> [What you should do]: Write the entries below out again without a single difference.

Saved entries
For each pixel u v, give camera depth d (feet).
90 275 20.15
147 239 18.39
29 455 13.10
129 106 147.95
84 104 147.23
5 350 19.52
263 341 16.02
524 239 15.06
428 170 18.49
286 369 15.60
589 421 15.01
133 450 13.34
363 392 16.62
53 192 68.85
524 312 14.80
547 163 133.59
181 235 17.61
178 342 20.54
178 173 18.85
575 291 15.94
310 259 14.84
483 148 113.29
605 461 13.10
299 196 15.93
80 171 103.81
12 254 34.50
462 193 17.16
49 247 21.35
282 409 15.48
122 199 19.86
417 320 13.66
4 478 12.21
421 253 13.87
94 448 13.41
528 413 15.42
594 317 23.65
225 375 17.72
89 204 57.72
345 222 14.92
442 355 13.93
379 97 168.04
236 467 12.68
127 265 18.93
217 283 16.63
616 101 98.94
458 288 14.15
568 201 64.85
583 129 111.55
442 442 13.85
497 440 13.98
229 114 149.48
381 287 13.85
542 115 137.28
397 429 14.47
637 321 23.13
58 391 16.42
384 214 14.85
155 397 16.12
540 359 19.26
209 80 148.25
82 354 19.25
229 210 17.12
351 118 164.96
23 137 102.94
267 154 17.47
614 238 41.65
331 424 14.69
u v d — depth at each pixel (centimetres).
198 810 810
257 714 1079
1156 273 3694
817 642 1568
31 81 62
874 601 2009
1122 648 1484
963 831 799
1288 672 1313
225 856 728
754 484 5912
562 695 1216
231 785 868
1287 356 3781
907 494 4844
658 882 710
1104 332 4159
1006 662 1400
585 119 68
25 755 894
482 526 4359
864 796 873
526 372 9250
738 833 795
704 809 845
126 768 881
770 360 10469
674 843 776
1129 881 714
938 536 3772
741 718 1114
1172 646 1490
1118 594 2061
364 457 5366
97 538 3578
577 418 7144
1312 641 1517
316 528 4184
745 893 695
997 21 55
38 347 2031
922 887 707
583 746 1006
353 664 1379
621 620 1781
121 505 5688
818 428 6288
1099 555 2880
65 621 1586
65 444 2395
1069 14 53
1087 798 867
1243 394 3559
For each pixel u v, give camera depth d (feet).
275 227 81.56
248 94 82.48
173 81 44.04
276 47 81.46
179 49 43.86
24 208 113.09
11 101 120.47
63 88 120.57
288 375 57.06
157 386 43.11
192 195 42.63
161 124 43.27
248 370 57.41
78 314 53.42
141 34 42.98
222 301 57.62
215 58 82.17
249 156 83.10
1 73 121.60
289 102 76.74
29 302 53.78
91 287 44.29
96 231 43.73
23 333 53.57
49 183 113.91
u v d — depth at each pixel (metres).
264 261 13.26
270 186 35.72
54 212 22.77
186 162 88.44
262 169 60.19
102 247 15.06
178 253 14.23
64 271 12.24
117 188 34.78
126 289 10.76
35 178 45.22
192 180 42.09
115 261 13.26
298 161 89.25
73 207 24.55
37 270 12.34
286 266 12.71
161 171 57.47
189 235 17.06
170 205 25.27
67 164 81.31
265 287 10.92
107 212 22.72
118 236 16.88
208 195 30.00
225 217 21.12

> [Response to the task]:
For each pixel u v, give camera depth d (feet).
90 275 20.15
147 239 18.39
29 455 13.10
129 106 147.95
84 104 147.23
5 350 19.52
263 341 16.02
524 239 15.06
428 170 18.49
286 369 15.60
589 421 15.01
133 450 13.34
363 392 16.62
53 192 68.85
524 312 14.80
547 163 133.59
181 235 17.61
178 342 20.54
178 173 18.85
575 291 15.94
310 259 14.84
483 148 113.29
605 461 13.10
299 196 15.93
80 171 103.81
12 254 34.50
462 193 17.16
49 247 21.35
282 409 15.48
122 199 19.86
417 320 13.66
4 478 12.21
421 253 13.87
94 448 13.41
528 413 15.42
594 317 23.65
225 375 17.72
89 204 57.72
345 222 14.92
442 355 13.93
379 97 168.04
236 467 12.68
127 265 18.93
217 283 16.63
616 101 98.94
458 288 14.15
568 201 64.85
583 129 111.55
442 442 13.85
497 440 13.98
229 114 149.48
381 287 13.85
542 115 137.28
397 429 14.47
637 321 23.13
58 391 16.42
384 214 14.85
155 397 16.12
540 359 19.26
209 80 148.25
82 354 19.25
229 210 17.12
351 118 164.96
23 137 102.94
267 154 17.47
614 238 41.65
331 424 14.69
u v d — depth at each pixel (centimetres).
198 810 810
257 714 1079
1156 273 3694
817 642 1568
31 81 62
874 601 2009
1122 648 1484
963 831 799
1288 672 1313
225 856 728
754 484 5912
562 695 1216
231 785 868
1287 356 3781
907 494 4844
658 882 710
1104 332 4159
1006 662 1400
585 119 68
25 755 894
482 526 4359
864 796 873
526 372 9250
738 833 795
704 809 845
126 768 881
770 360 10469
674 843 776
1129 881 714
938 536 3772
741 718 1114
1172 646 1490
1118 594 2061
364 457 5366
97 538 3578
577 418 7144
1312 641 1517
316 528 4184
745 893 695
997 21 55
38 347 2031
922 887 707
583 746 1006
353 664 1379
621 620 1781
121 505 5688
818 428 6288
1099 555 2880
65 621 1586
65 444 2395
1069 14 53
1087 798 867
1243 394 3559
For each pixel u v, give camera depth d (feet).
275 227 81.56
248 94 82.48
173 81 44.04
276 47 81.46
179 49 43.86
24 208 113.09
11 101 120.47
63 88 120.57
288 375 57.06
157 386 43.11
192 195 42.63
161 124 43.27
248 370 57.41
78 314 53.42
141 34 42.98
222 301 57.62
215 58 82.17
249 156 83.10
1 73 121.60
289 102 76.74
29 302 53.78
91 287 44.29
96 231 43.73
23 333 53.57
49 183 113.91
u v d — depth at each pixel (metres).
264 261 13.26
270 186 35.72
54 212 22.77
186 162 88.44
262 169 60.19
102 247 15.06
178 253 14.23
64 271 12.24
117 188 34.78
126 289 10.76
35 178 45.22
192 180 42.09
115 261 13.26
298 161 89.25
73 207 24.55
37 270 12.34
286 266 12.71
161 171 57.47
189 235 17.06
170 205 25.27
67 164 81.31
265 287 10.92
107 212 22.72
118 236 16.88
208 195 30.00
225 217 21.12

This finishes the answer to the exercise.